Led by Amazon, facilities are getting bigger — often up to 1 million square feet — and taller. Clear-height distances (the maximum functional height for racking or manufacturing) that traditionally topped out at 32 feet are now up to 40 feet high, an increase of up to 25%.
Loading dock spaces are increasing in number to accommodate the several hundred thousand products that can enter or leave a facility daily. Tenant investments in space customization, especially for technology, automation and comfort, can easily exceed projects’ design and construction costs.
Buildings suit different purposes, including sortation, fulfillment or delivery truck loading. Some centers are specifically built for large items like TVs, appliances or furniture.
A November 2020 industry report projected 2021 US warehouse construction spending at a record-setting $33.2 billion.
Prioritizing satisfaction and the customer journey
Many sellers have expanded their own facilities or built satellite warehouses to better control the customers’ end-to-end buying experience.
Believing that fast deliveries enhance customer satisfaction and drive repeat purchase behaviors, retailers are getting ever-closer to their customers. Formerly the exception but now the expectation, deliveries often occur within two days — and even same-day in many metro areas.
Distributors with more available storage space can buy larger quantities in advance to mitigate delayed supplier deliveries due to bottlenecks and shortages. A “just-in-case” approach has replaced the “just-in-time” philosophy that was in place when supplies were generous and efficiency was optimized.
Manufacturers are using increased storage capacity to build large on-hand inventories and capture market share. Distributors that can drop-ship from suppliers’ locations can enjoy reduced storage and carrying costs, freeing up working capital needed elsewhere.

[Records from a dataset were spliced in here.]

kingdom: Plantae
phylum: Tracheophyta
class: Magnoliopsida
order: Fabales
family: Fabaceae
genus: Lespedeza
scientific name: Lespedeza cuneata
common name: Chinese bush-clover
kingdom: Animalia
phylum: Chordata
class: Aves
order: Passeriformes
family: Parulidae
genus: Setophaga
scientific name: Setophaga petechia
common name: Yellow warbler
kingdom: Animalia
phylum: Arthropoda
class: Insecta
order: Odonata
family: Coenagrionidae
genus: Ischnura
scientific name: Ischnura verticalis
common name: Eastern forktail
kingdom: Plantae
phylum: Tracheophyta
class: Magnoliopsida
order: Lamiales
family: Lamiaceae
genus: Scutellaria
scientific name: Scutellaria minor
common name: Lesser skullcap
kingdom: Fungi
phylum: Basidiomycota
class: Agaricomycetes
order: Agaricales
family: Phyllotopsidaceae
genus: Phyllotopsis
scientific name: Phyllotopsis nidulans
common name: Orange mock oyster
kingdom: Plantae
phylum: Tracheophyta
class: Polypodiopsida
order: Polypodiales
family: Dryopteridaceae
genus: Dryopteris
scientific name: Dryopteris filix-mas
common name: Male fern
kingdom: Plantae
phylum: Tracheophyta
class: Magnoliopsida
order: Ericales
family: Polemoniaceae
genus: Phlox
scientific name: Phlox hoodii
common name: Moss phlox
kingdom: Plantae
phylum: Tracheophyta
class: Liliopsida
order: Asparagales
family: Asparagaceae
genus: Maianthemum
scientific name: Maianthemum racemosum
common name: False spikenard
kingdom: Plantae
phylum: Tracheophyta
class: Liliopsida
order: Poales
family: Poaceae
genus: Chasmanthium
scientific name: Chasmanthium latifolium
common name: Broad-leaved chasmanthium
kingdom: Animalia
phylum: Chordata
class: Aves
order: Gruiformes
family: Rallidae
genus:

Carriers can’t hire fast enough
Despite spending on automation or robotics, e-commerce sellers largely remain hands-on operations. Associates are needed to manage, pull and pack the products delivered to consumers’ doorsteps. And because sellers don’t typically deliver products themselves, carriers have experienced massive employee and revenue growth:
UPS headcount has grown 25%, from 435,000 in 2014 to 543,000 through 2020. Company revenue grew by 45% to $85 billion during that period, according to Macrotrends.
Similarly, FedEx payrolls grew by 80%, from 161,000 employees in mid-2013 to 289,000 in mid-2021, with revenue up 90% to $84 billion.
Smaller carriers are also participating, with local entrepreneurs and regional firms filling a void for “last-mile” delivery in urban and outlying areas. Often unnoticed by many consumers is that the Amazon-branded vehicles circling their neighborhoods are typically operated by private, contract carriers.
Given the persistence of COVID-19 and its variants, and the acclimation by consumers to the convenience and safety of online shopping, only continued growth can be expected for logistics companies and the warehouses that supply them.